** Texte source **
※ ※ ※

Les amendements adoptés par le Sénat sont un minimum par rapport aux ambitions idéologiques et dangereuses de votre texte. C'est tout de même la moindre des choses que les femmes enceintes ne puissent renoncer à une partie des journées ou demi-journées de repos. Cela ne relève même plus du droit du travail, mais de la plus élémentaire courtoisie.

Les sénateurs de droite sont sans doute plus réalistes que vous, à moins qu'ils n'aient tout simplement mauvaise conscience. A l'article premier, relatif aux modalités d'abondement du compte épargne-temps, le Sénat a en effet prévu que la cinquième semaine de congés payés ne puisse faire l'objet d'une rémunération immédiate ou différée. Je ne comprends pas que nous n'ayons pas adopté cette disposition : honte à l'Assemblée nationale !

A la demande de l'Institut du droit local d'Alsace-Moselle, qui m'a sollicité en tant que parlementaire mosellan, un article additionnel a été inséré, suite à l'amendement du sénateur Todeschini, pour stabiliser la situation juridique et éviter les revirements de jurisprudence dont l'arrêt de la chambre sociale de la Cour de cassation du 26 janvier 2005 fournit un exemple. Il dispose que « dans les départements du Haut-Rhin, du Bas-Rhin et de Moselle, les jours figurant dans l'ordonnance du 16 août 1892, intégrant le Vendredi Saint et le lendemain de Noël, spécifiques à l'Alsace-Moselle, ainsi que le 11 novembre, le 1er mai, le 8 mai et le 14 juillet sont des jours chômés.»

Il est illusoire de penser que les salariés pourront exercer un quelconque choix. Sans concertation ni consultation des forces vives de notre pays, se met progressivement en place un droit du travail d'inspiration libérale, si j'ose dire, à la « tête du client ». Cette réforme ne favorisera pas le pouvoir d'achat, notamment pour les salariés des petites entreprises, dont les heures supplémentaires ne seront pas rémunérées à leur juste valeur. Elle ne contribuera nullement à la réduction du chômage, ni à l'augmentation du pouvoir d'achat synonyme de croissance économique.

La France n'a pas besoin de votre réforme. Vous augmentez des contingents horaires alors que ceux en vigueur ne sont pas pleinement utilisés. Vous favorisez Ies démarches individuelles et vous excluez du travail des milliers de Français qui cherchent leur place dans la société active. Les salariés veulent plus de sécurité dans leur travail, s'inquiètent pour leur santé, et vous leur proposez de travailler plus alors que d'autres alternatives sont possibles.

Cette loi est un aveu d'échec pour un gouvernement qui perd pied, qui se cantonne à des positions idéologiques. Il fait preuve de lâcheté : vous avez choisi d'échapper à l'avis du Conseil d'Etat et à la présentation en conseil des ministres.

※ ※ ※

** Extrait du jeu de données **

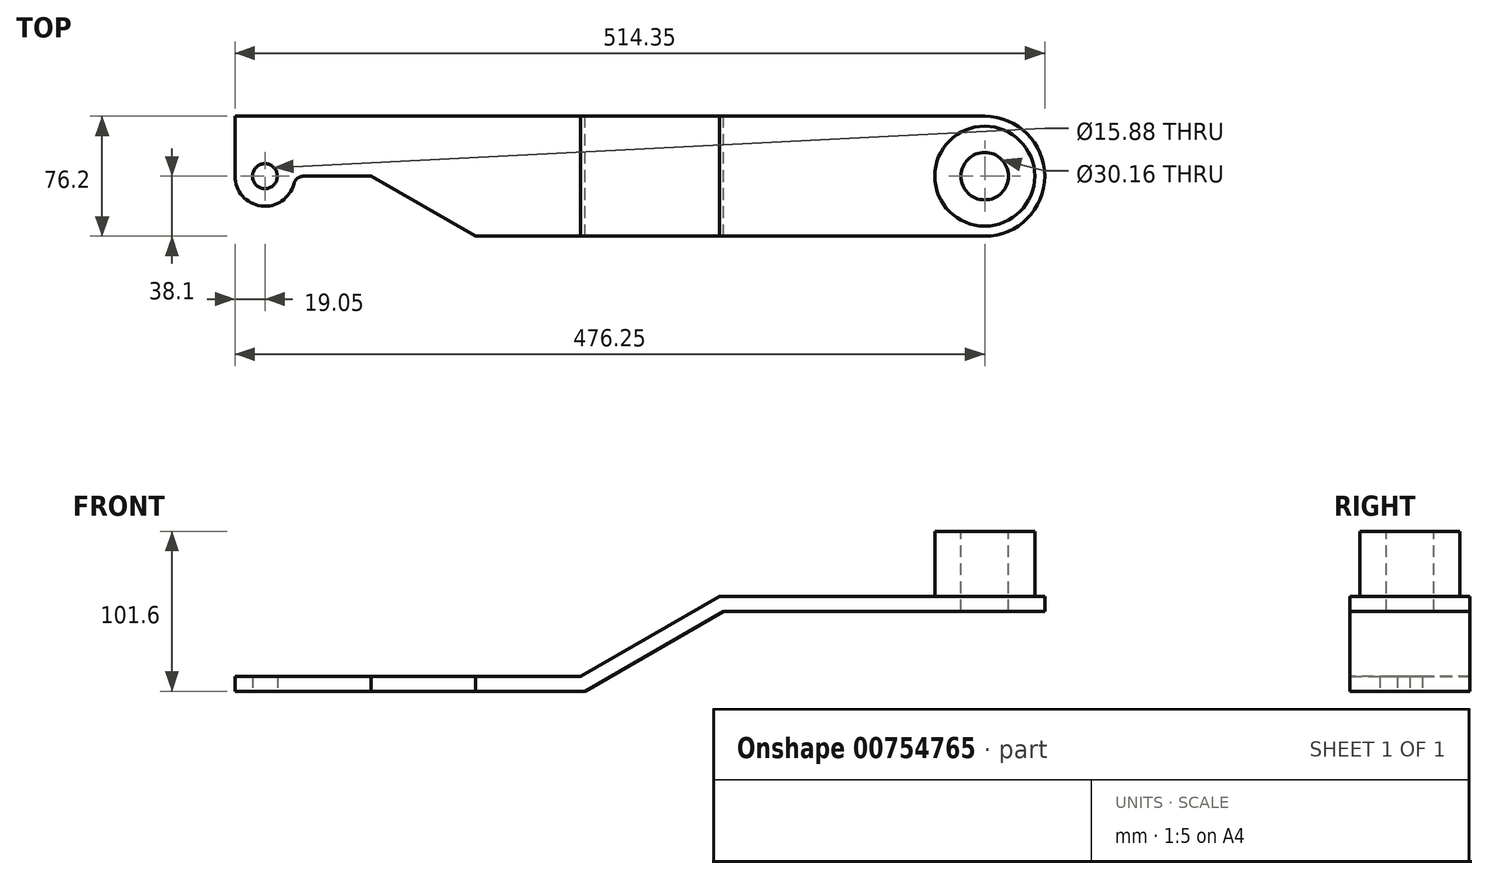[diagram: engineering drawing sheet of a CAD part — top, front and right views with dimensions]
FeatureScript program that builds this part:
annotation { "Feature Type Name" : "Feature", "Feature Type Description" : "" }
export const myFeature = defineFeature(function(context is Context, id is Id, definition is map)
    precondition{}
    {
        {
            var Q0;
            Q0=qCreatedBy(makeId("Top.planeOp"),FACE);
            var sketch = newSketch(context, id + "F0", { "sketchPlane" : qUnion([Q0])});
            skLineSegment(sketch, "E0.bottom", {"start": v(0, -38.1) * mm, "end": v(-323.33, -38.1) * mm});
            skLineSegment(sketch, "E0.top", {"start": v(0, 38.1) * mm, "end": v(-476.25, 38.1) * mm});
            skLineSegment(sketch, "E1", {"start": v(0, 0) * mm, "end": v(-323.29, 0) * mm, "construction": true});
            skCircle(sketch, "E2", {"center": v(0, 0) * mm, "radius": 304.8 * mm, "construction": true});
            skLineSegment(sketch, "E3", {"start": v(0, 0) * mm, "end": v(-323.29, -323.29) * mm, "construction": true});
            skLineSegment(sketch, "E4", {"start": v(0, 0) * mm, "end": v(-323.29, 323.29) * mm, "construction": true});
            skLineSegment(sketch, "E5", {"start": v(-215.53, 215.53) * mm, "end": v(-215.53, -215.53) * mm, "construction": true});
            skCircle(sketch, "E6.0", {"center": v(0, 0) * mm, "radius": 457.2 * mm, "construction": true});
            skLineSegment(sketch, "E7", {"start": v(-323.29, 323.29) * mm, "end": v(-323.29, -323.29) * mm, "construction": true});
            skLineSegment(sketch, "E8", {"start": v(-389.73, 0) * mm, "end": v(-432.6, 0) * mm});
            skCircle(sketch, "E9", {"center": v(-457.2, 0) * mm, "radius": 7.94 * mm});
            skArc(sketch, "E10", {"start": v(0, -38.1) * mm, "mid": v(38.1, 0) * mm, "end": v(0, 38.1) * mm});
            skLineSegment(sketch, "E11", {"start": v(-476.25, 0) * mm, "end": v(-476.25, 38.1) * mm});
            skArc(sketch, "E12.trimOffspring", {"start": v(-476.25, 0) * mm, "mid": v(-459.6, -18.9) * mm, "end": v(-438.75, -4.76) * mm});
            skLineSegment(sketch, "E13", {"start": v(-323.29, -38.1) * mm, "end": v(-389.73, 0) * mm});
            skLineSegment(sketch, "E14.trimOffspring", {"start": v(-323.33, -38.08) * mm, "end": v(-323.33, -38.1) * mm});
            skPoint(sketch, "E15.visualSharp", {"position": v(-438.15, 0) * mm});
            skArc(sketch, "E15.filletArc", {"start": v(-432.6, 0) * mm, "mid": v(-436.5, -1.33) * mm, "end": v(-438.75, -4.76) * mm});
            skSolve(sketch);
        }
        {
            var Q0;
            Q0=qSketchRegion(id+"F0",true);
            extrude(context, id + "F1", {"entities" : qUnion([Q0]), "depth" : 9.52 * mm, "offsetDistance" : 25.4 * mm, "hasSecondDirection" : true, "secondDirectionOppositeDirection" : true, "secondDirectionDepth" : 50.8 * mm});
        }
        {
            var Q0;
            Q0=makeQuery(id+"F1.opExtrude","CAP_FACE",FACE,{"disambiguationData":[OSD([sQuery(id+"F0.wireOp",EDGE,"E0.bottom"),sQuery(id+"F0.wireOp",EDGE,"E0.top"),sQuery(id+"F0.wireOp",EDGE,"MrevZkao-XOSf-0SEr-ewuk-3oNjqeuVg15d"),sQuery(id+"F0.wireOp",EDGE,"OW4nvHeo-bfOe-Kfip-d3tS-PoIOrMrv3fz6"),sQuery(id+"F0.wireOp",EDGE,"j4LAOJZS-ABN7-WX8l-AeGy-pPzTyCXKroeO"),sQuery(id+"F0.wireOp",EDGE,"E8"),sQuery(id+"F0.wireOp",EDGE,"f590f8ba-0d23-4390-9766-3ab41873eea9.filletArc"),sQuery(id+"F0.wireOp",EDGE,"SYAwkZWX-SYEm-uCO0-AMka-laG2Mx1onckF"),sQuery(id+"F0.wireOp",EDGE,"E9"),sQuery(id+"F0.wireOp",EDGE,"E10")])],"isStart":false});
            var sketch = newSketch(context, id + "F2", { "sketchPlane" : qUnion([Q0])});
            skCircle(sketch, "E16", {"center": v(0, 0) * mm, "radius": 31.75 * mm});
            skSolve(sketch);
        }
        {
            var Q0;
            Q0=qSketchRegion(id+"F2",true);
            extrude(context, id + "F3", {"entities" : qUnion([Q0]), "operationType" : NewBodyOperationType.ADD, "depth" : 41.27 * mm, "offsetDistance" : 25.4 * mm});
        }
        {
            var Q0;
            Q0=makeQuery(id+"F3.opExtrude","CAP_FACE",FACE,{"disambiguationData":[OSD([sQuery(id+"F2.wireOp",EDGE,"E16")])],"isStart":false});
            var sketch = newSketch(context, id + "F4", { "sketchPlane" : qUnion([Q0])});
            skCircle(sketch, "E17", {"center": v(0, 0) * mm, "radius": 15.08 * mm});
            skSolve(sketch);
        }
        {
            var Q0;
            Q0=qSketchRegion(id+"F4",true);
            extrude(context, id + "F5", {"entities" : qUnion([Q0]), "operationType" : NewBodyOperationType.REMOVE, "endBound" : BoundingType.THROUGH_ALL, "oppositeDirection" : true, "depth" : 25.4 * mm, "offsetDistance" : 25.4 * mm});
        }
        {
            var Q0;
            Q0=makeQuery(id+"F1.opExtrude","SWEPT_FACE",FACE,{"disambiguationData":[OSD([sQuery(id+"F0.wireOp",EDGE,"E0.top"),sQuery(id+"F0.wireOp",EDGE,"j4LAOJZS-ABN7-WX8l-AeGy-pPzTyCXKroeO")])]});
            var sketch = newSketch(context, id + "F6", { "sketchPlane" : qUnion([Q0])});
            skLineSegment(sketch, "E18.bottom", {"start": v(254, -50.8) * mm, "end": v(-101.6, -50.8) * mm});
            skLineSegment(sketch, "E18.top", {"start": v(166.01, 0) * mm, "end": v(-101.6, 0) * mm});
            skLineSegment(sketch, "E18.right", {"start": v(-101.6, -50.8) * mm, "end": v(-101.6, 0) * mm});
            skLineSegment(sketch, "E19", {"start": v(254, -50.8) * mm, "end": v(166.01, 0) * mm});
            skLineSegment(sketch, "E20.bottom", {"start": v(168.56, 9.52) * mm, "end": v(524.16, 9.52) * mm});
            skLineSegment(sketch, "E20.top", {"start": v(256.55, -41.28) * mm, "end": v(524.16, -41.28) * mm});
            skLineSegment(sketch, "E20.right", {"start": v(524.16, 9.52) * mm, "end": v(524.16, -41.28) * mm});
            skLineSegment(sketch, "E21", {"start": v(168.56, 9.53) * mm, "end": v(256.55, -41.28) * mm});
            skSolve(sketch);
        }
        {
            var Q0;
            Q0=qSketchRegion(id+"F6",true);
            extrude(context, id + "F7", {"entities" : qUnion([Q0]), "operationType" : NewBodyOperationType.REMOVE, "endBound" : BoundingType.THROUGH_ALL, "oppositeDirection" : true, "depth" : 25.4 * mm, "offsetDistance" : 25.4 * mm});
        }
    });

※ ※ ※

** Travail demandé **
• A. Pouvez-vous restituer mot pour mot le passage du texte source qui s'ouvre sur les mots contenant « La France n'a » et se ferme sur « conseil des ministres. » ?
• B. D'après le texte source, pourquoi un article additionnel a-t-il été inséré à la suite de l'amendement du sénateur Todeschini ? Répondez en une à trois phrases.
Les enregistrements ne servent à rien ici.

** Réponses par tâche **
• A.
La France n'a pas besoin de votre réforme. Vous augmentez des contingents horaires alors que ceux en vigueur ne sont pas pleinement utilisés. Vous favorisez Ies démarches individuelles et vous excluez du travail des milliers de Français qui cherchent leur place dans la société active. Les salariés veulent plus de sécurité dans leur travail, s'inquiètent pour leur santé, et vous leur proposez de travailler plus alors que d'autres alternatives sont possibles.

Cette loi est un aveu d'échec pour un gouvernement qui perd pied, qui se cantonne à des positions idéologiques. Il fait preuve de lâcheté : vous avez choisi d'échapper à l'avis du Conseil d'Etat et à la présentation en conseil des ministres.

• B. L'article a été inséré pour stabiliser la situation juridique et éviter les revirements de jurisprudence, dont l'arrêt de la chambre sociale de la Cour de cassation du 26 janvier 2005 est un exemple. Il répondait à une demande de l'Institut du droit local d'Alsace-Moselle.